Give back exactly the lines of the material below that start at the line containing "ring mcp: (159, 166)" and end at the line containing "index pip: (252, 219)", and no others.

++++++

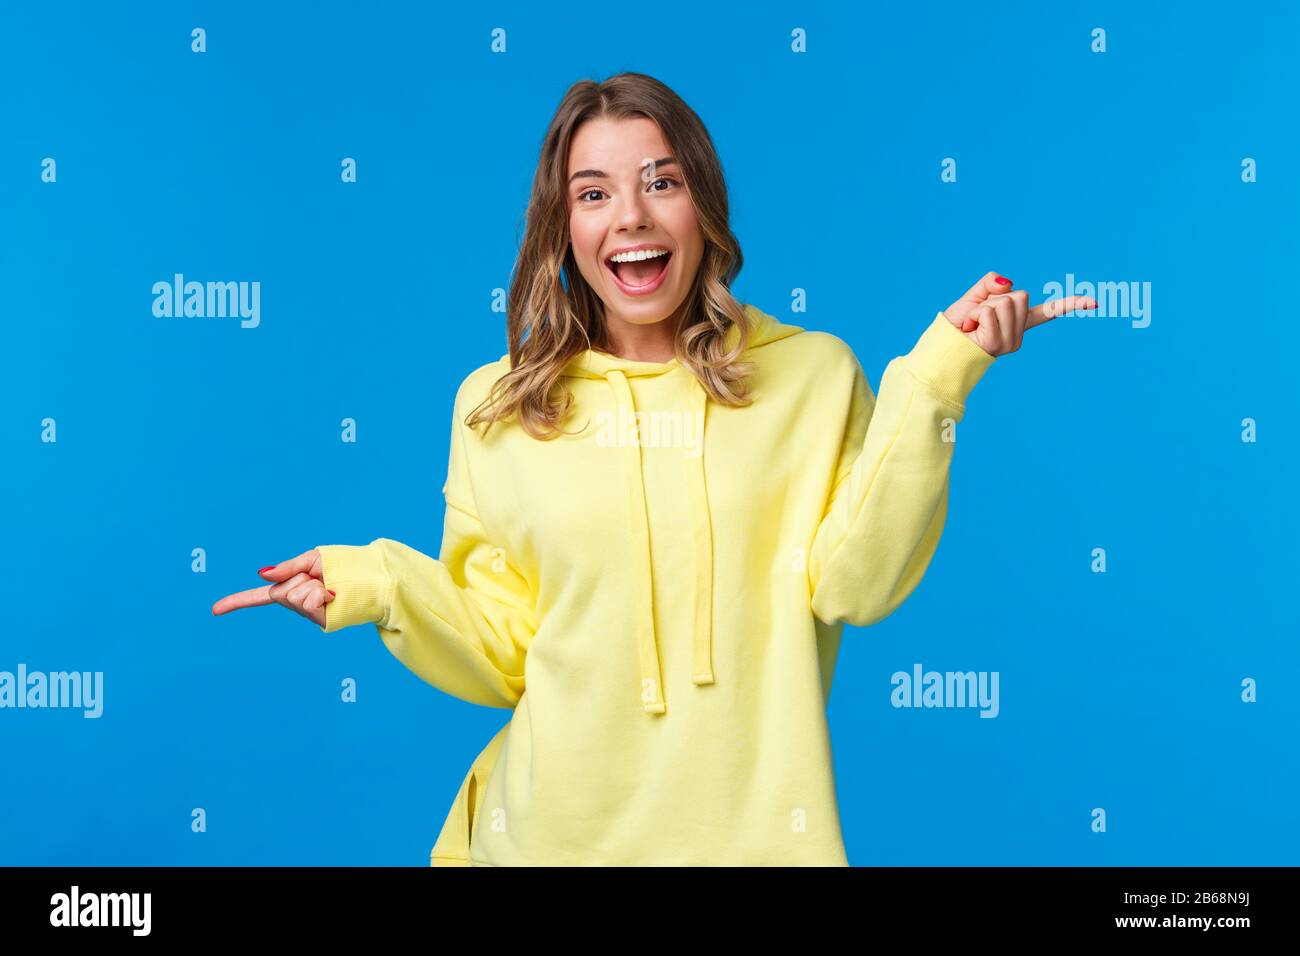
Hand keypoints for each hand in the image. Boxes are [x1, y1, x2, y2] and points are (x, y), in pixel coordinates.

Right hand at [211, 549, 335, 627]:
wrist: (370, 577)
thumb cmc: (341, 567)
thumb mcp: (310, 560)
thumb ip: (286, 568)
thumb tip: (261, 573)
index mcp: (289, 588)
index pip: (258, 596)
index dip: (236, 602)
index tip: (214, 610)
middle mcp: (294, 603)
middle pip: (280, 591)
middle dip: (299, 579)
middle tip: (319, 579)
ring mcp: (306, 613)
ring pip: (294, 596)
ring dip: (313, 586)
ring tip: (329, 587)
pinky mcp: (319, 620)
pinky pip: (308, 601)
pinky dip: (321, 593)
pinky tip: (333, 596)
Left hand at [944, 271, 1096, 357]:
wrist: (941, 346)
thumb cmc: (958, 324)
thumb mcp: (975, 296)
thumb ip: (991, 283)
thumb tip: (1007, 283)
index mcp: (1018, 322)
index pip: (1048, 312)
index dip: (1071, 305)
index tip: (1095, 302)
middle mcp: (1018, 334)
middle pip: (1020, 296)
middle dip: (995, 298)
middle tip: (979, 316)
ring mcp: (1010, 342)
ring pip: (1005, 302)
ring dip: (982, 306)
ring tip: (974, 323)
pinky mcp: (998, 344)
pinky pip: (990, 311)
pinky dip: (975, 313)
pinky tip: (971, 329)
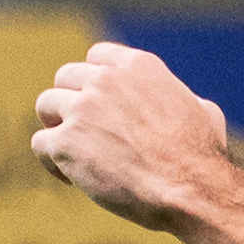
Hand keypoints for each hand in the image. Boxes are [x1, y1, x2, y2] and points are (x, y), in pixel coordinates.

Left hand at [32, 44, 229, 231]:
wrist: (189, 186)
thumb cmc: (201, 156)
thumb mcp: (203, 111)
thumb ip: (182, 98)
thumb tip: (192, 105)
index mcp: (137, 66)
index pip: (96, 57)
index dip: (92, 81)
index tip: (96, 104)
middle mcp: (105, 80)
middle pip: (65, 77)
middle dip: (69, 102)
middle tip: (81, 132)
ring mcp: (82, 108)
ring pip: (46, 105)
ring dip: (55, 128)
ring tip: (72, 155)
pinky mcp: (65, 141)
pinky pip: (40, 143)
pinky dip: (51, 161)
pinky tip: (71, 178)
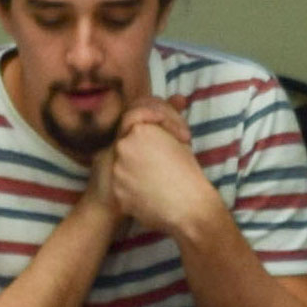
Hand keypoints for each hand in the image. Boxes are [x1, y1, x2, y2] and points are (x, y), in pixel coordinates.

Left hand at [104, 103, 226, 244]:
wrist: (189, 208)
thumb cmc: (189, 173)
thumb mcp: (180, 140)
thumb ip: (168, 119)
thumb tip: (177, 98)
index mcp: (139, 130)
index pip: (135, 117)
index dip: (151, 125)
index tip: (164, 136)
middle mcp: (122, 147)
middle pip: (128, 142)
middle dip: (144, 147)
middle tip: (163, 157)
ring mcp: (117, 171)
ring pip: (123, 164)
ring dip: (138, 167)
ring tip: (159, 176)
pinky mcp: (117, 193)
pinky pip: (123, 185)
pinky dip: (135, 186)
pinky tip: (152, 192)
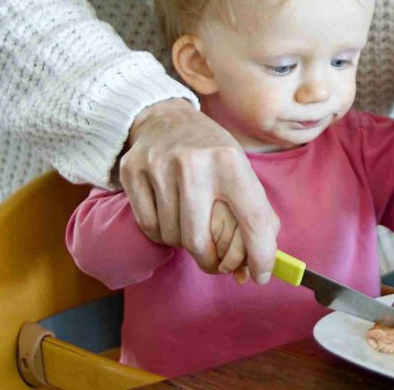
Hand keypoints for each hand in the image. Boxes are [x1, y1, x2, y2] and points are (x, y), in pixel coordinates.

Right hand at [120, 99, 279, 282]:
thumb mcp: (241, 170)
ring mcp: (159, 166)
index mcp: (230, 162)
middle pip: (199, 240)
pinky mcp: (132, 171)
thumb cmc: (211, 152)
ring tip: (191, 226)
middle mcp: (194, 163)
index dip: (260, 255)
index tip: (260, 276)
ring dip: (184, 243)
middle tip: (216, 263)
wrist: (165, 118)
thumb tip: (257, 268)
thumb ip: (256, 214)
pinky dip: (162, 234)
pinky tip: (170, 218)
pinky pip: (149, 226)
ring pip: (171, 236)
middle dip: (210, 262)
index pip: (252, 219)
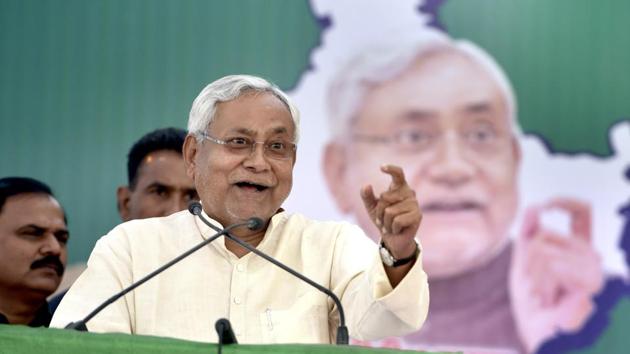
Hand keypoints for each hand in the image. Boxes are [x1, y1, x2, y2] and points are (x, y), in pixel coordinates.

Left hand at [360, 165, 420, 259]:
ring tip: (390, 225)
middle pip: (385, 197)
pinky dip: (392, 228)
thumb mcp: (372, 207)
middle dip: (379, 211)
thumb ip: (367, 196)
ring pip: (390, 211)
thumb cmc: (383, 220)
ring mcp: (415, 204)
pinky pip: (397, 221)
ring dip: (386, 222)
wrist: (393, 239)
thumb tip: (366, 185)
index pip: (398, 174)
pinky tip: (397, 230)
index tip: (381, 167)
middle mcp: (409, 193)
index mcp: (399, 187)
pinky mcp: (418, 216)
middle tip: (384, 219)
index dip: (391, 169)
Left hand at [510, 198, 602, 352]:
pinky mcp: (593, 280)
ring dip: (534, 278)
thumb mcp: (525, 270)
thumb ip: (528, 239)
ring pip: (543, 249)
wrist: (546, 342)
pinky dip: (543, 284)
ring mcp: (595, 268)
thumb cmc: (538, 313)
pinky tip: (552, 302)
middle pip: (544, 234)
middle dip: (528, 262)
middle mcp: (591, 257)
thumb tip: (533, 208)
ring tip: (546, 299)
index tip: (544, 206)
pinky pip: (553, 264)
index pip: (582, 214)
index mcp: (577, 253)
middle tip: (538, 291)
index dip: (565, 202)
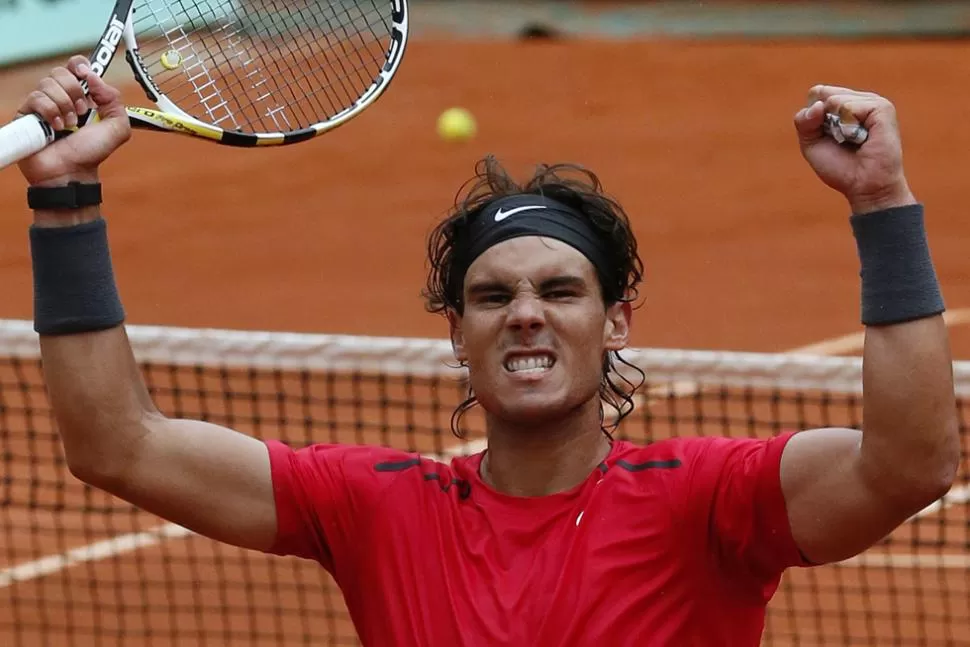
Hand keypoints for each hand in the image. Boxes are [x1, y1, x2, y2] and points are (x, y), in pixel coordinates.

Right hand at [15, 55, 130, 187]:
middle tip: (81, 112)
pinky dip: (50, 113)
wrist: (72, 171)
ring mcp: (43, 104)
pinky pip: (36, 98)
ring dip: (64, 106)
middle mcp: (62, 96)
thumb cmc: (92, 152)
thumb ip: (114, 100)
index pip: (76, 66)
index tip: (85, 75)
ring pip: (48, 83)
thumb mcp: (117, 127)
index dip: (80, 66)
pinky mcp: (27, 113)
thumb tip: (93, 76)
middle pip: (61, 71)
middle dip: (75, 91)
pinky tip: (56, 128)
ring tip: (69, 126)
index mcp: (83, 95)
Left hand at [794, 85, 914, 213]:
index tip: (826, 137)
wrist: (865, 186)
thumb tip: (819, 104)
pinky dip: (848, 127)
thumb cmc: (841, 168)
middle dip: (821, 123)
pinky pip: (849, 107)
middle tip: (841, 141)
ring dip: (837, 128)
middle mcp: (858, 100)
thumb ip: (804, 121)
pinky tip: (863, 138)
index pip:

++++++

> _Answer to this exercise_:
ring mcp: (159, 166)
index mcp: (230, 162)
middle pip: (199, 240)
pinky mcp: (132, 171)
thumb cmc: (211, 152)
ring tip: (191, 226)
middle mcp: (194, 163)
index dip: (260, 255)
index tip: (260, 276)
ring dip: (184, 243)
middle tip: (216, 263)
wrist: (165, 118)
thumb tip: (257, 268)
thumb ip: (256, 214)
pinky dip: (162, 234)
pinky tip: (170, 218)
pinky pip: (149, 226)
ring pip: (171, 236)
middle dip: (210, 262)
index pip: (252, 219)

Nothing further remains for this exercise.